Ух, страшно-то как! Понятно теперь, почему лошадки пугаются… Слышу, за моей спиной лакей молоденький взвизгнул и задницей в снег упал. Прохор крякнул, топор покрепче перехватил, а сам в топорище вцепился и глаза таращит — толку с него сейчас шиш да маленько.
Матвей в снегу сидит, глаза пустые, сам покачивается. Револьвер у него из рук выпал, валяется рядом. Палаш отлетел, в снег воткнулся. Ни крови, ни ран, но был человек — а стал мебель.
Альфрид вообще никакой, скорчился как креветка и трясётся мелкой дрожью.
Филинов молодцом, стоит крепко, винтовка в руках — видно армейскую закалку.
Кошка рычит, глазищи на нас уставила. А я смотрю — шерсть у неё искрами посверкивает. Как будто снежинки в мехе застряли. Но не снежинки это. Только недавно видел такое, когда орг медведем и маньяком прикидывался. Так это что, призрак? Иллюзия? Но как призрак палаш выбил и собачку придавил?
Филинов ноги расставил, вытащил из кармана патрон, лязгнул затвором. Бах! Я чуть не оглох.

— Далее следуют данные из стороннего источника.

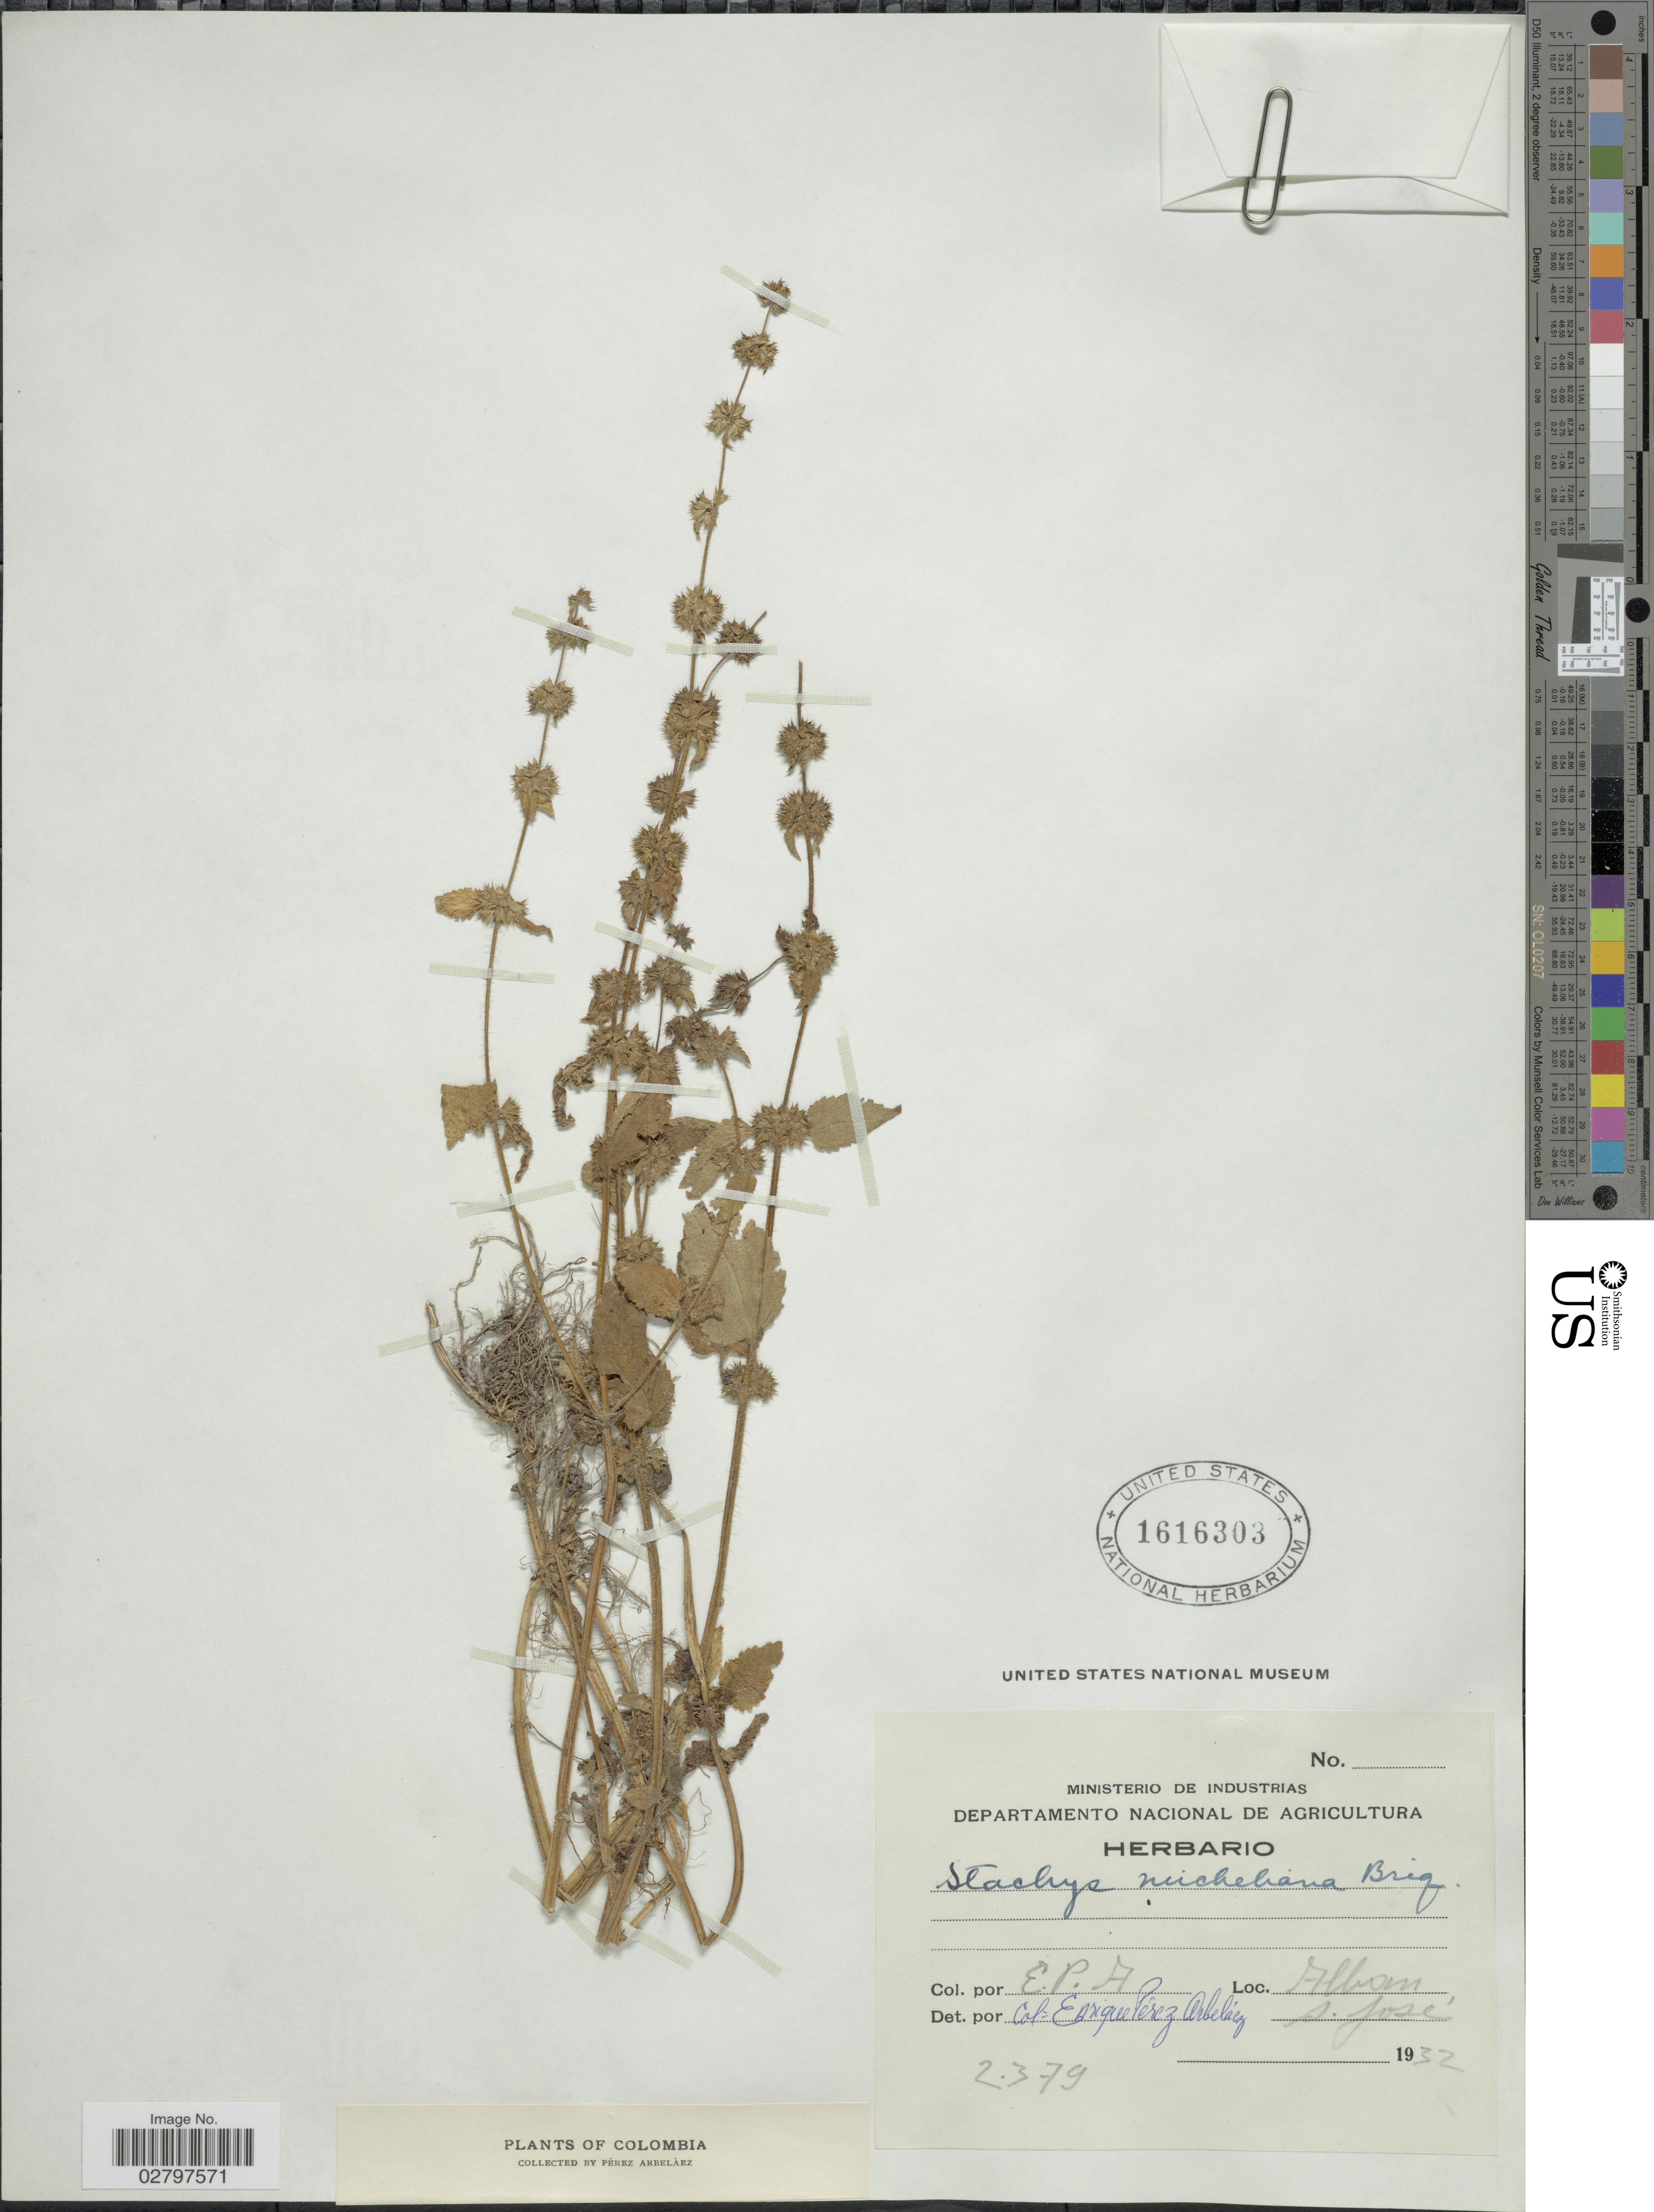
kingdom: Plantae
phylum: Tracheophyta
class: Magnoliopsida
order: Lamiales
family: Lamiaceae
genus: Stachys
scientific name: Stachys micheliana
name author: Briq. ex Micheli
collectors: E. Pérez Arbeláez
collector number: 2379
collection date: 1932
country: Colombia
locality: Alban s. José.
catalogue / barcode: US 1616303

А босс уже второй патрон достал — быстро так. Упала гильза, лязгнул затвор. Бах!
Пороховой дым ветерком снесло, смотрю — кошке хоть бы хны. Она рыкнула и к нам шагнула.
Сенька-лакей как заорёт:
— Мамочки!!! Чур, чур меня!
Вскочил на ноги и дал дёру.
А Филинов молодцом — не дрогнул. Ещё патрон достал, и снова — бах!
Да что стрелять — Матвей из револьвера три пули в эту тварь выпустил, и всё без толку.

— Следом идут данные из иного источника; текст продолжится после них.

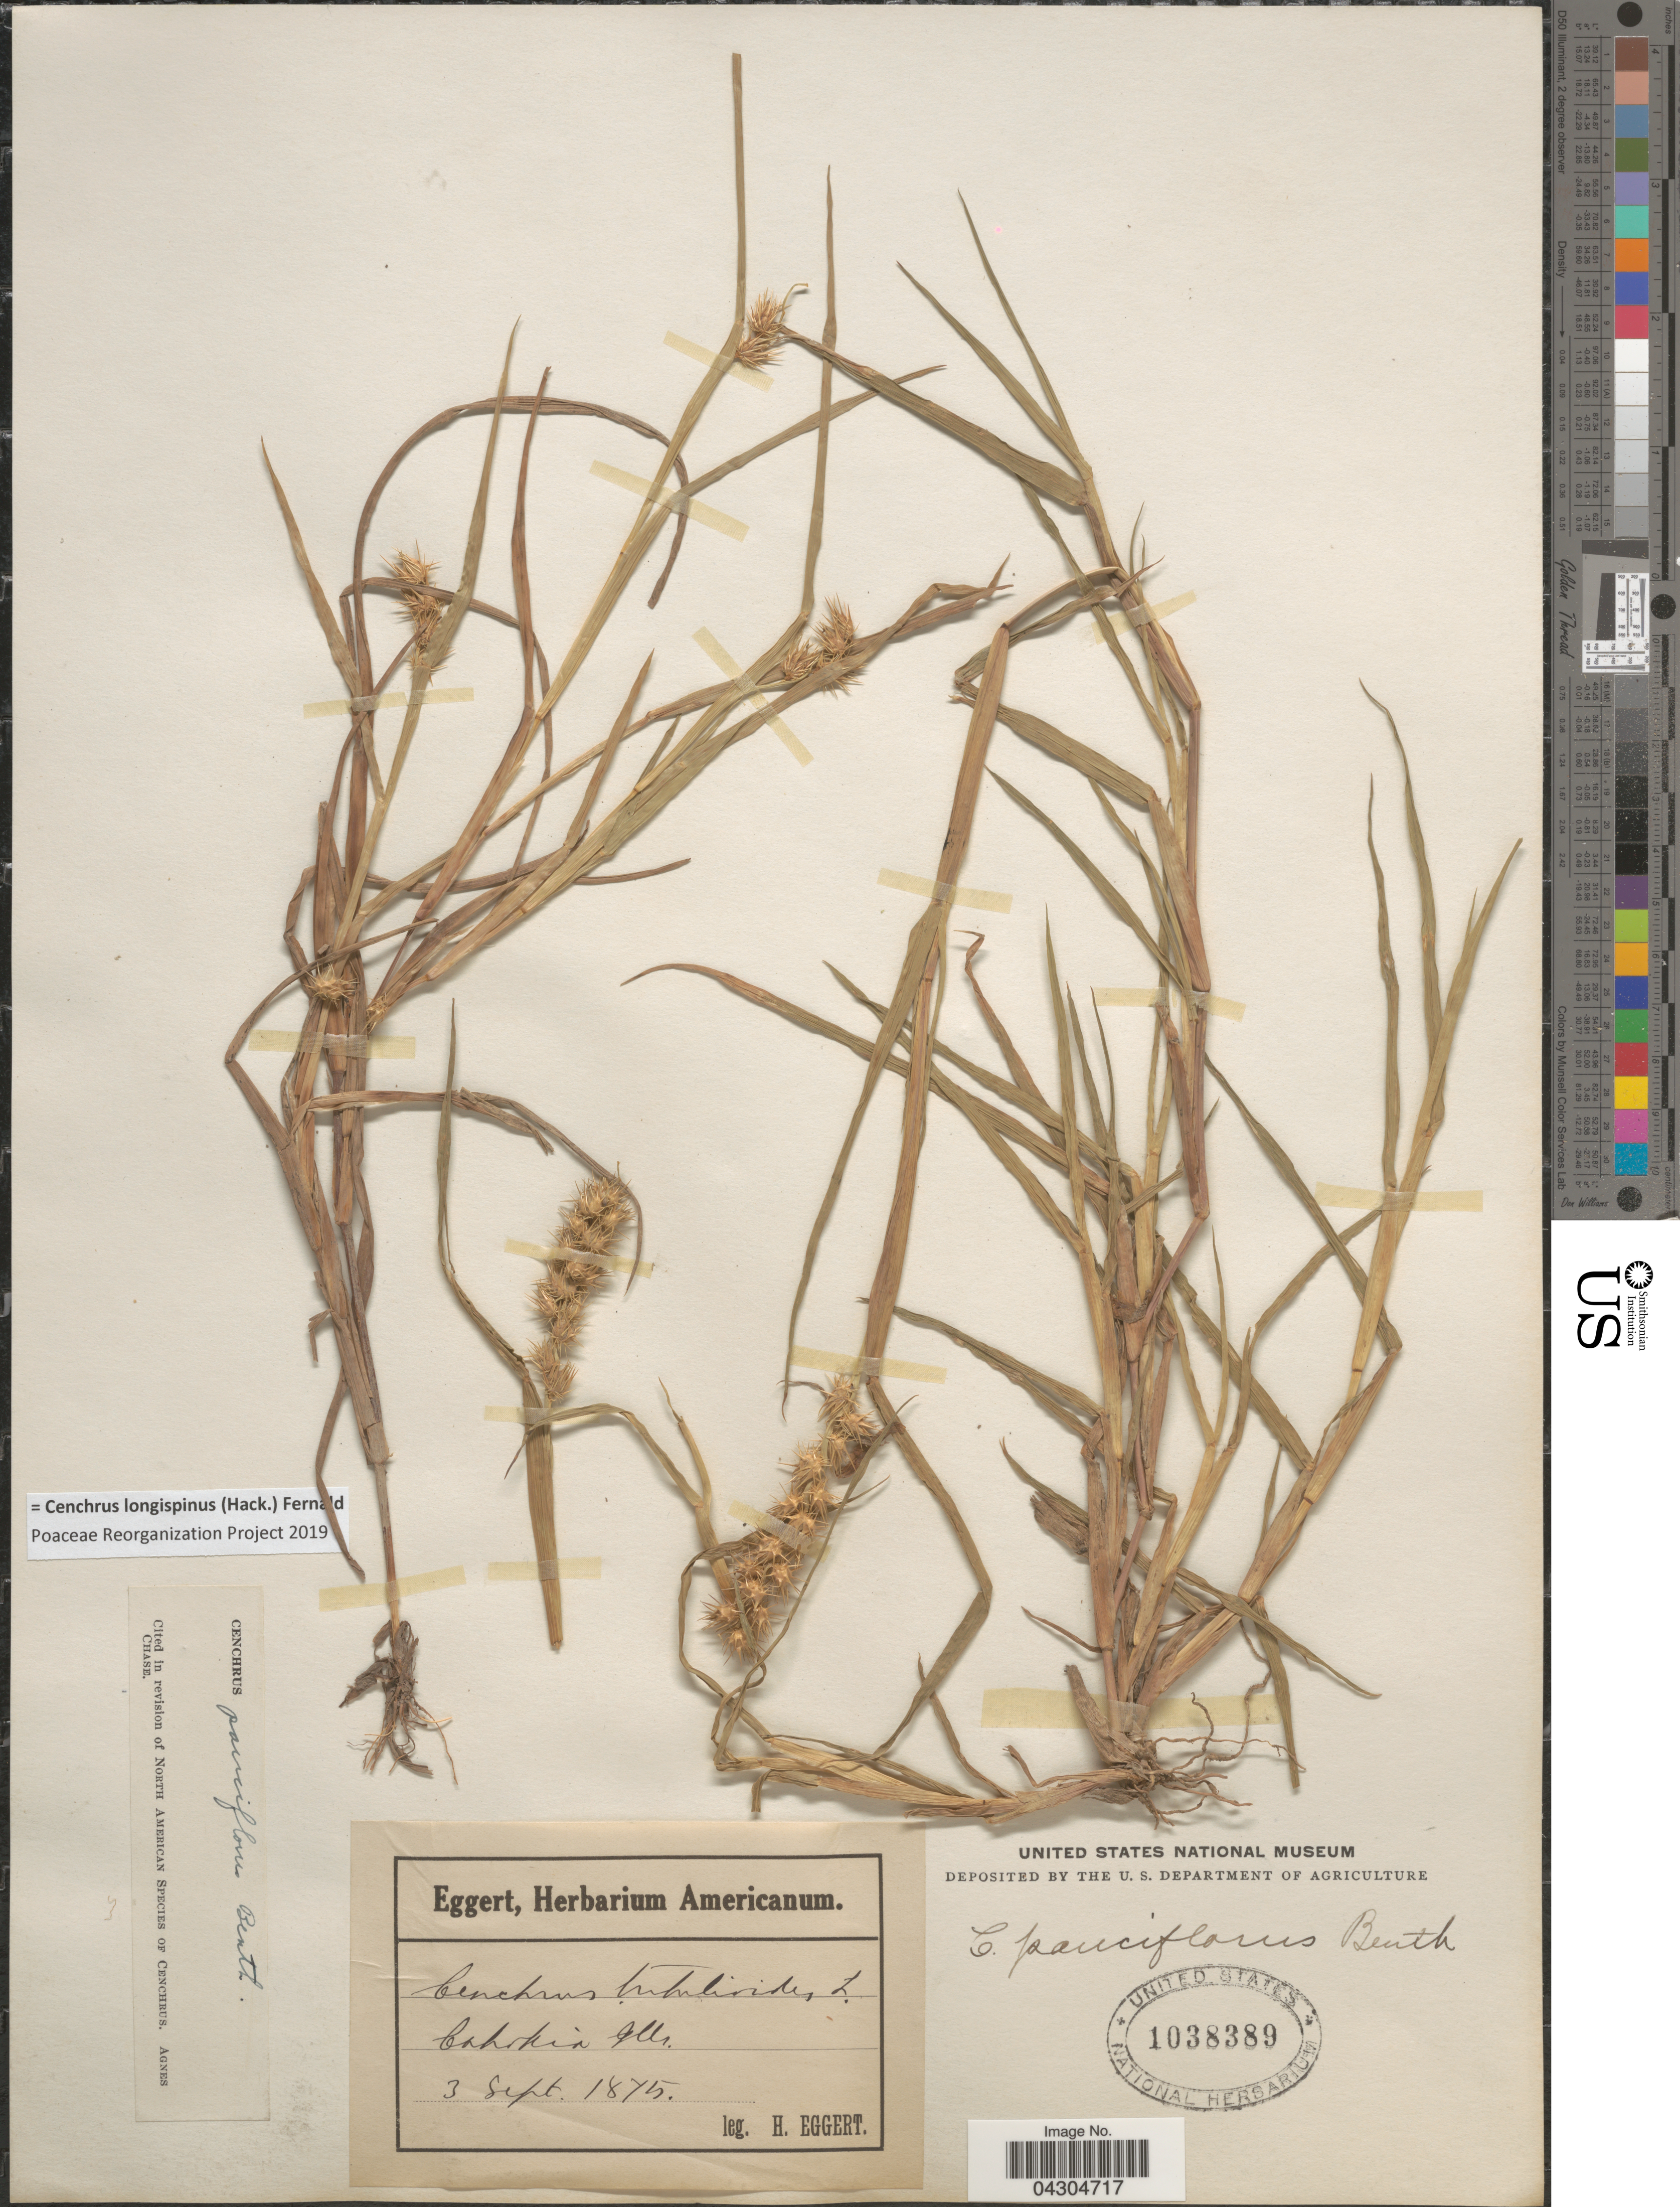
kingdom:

Прохор, с топором в руке, к боссу прижался — стонет:
— Хозяин, уходить надо! Только не бежать, сразу кинется… Они тех, кто бегает, страсть как не любят…
Филинов зубами скрипнул, назад отступил. Шаг, другой…
Кошка тоже шагнула — за ним. Раз, два…
Прохор тонким голосом ей:
— Вон! Вон у тебя жратвы сколько! Смотри, мясо лежит!.. — и на Матвея показывает.
А сам пятится, в босса вцепился. Филинов из красного бледным стал, растерялся. В упор ведь стреляли!
Смотрю, а собачонка-то живая, в снегу завозилась, мордаху подняла, смотрит своими круглыми глазёнками и скулит жалобно.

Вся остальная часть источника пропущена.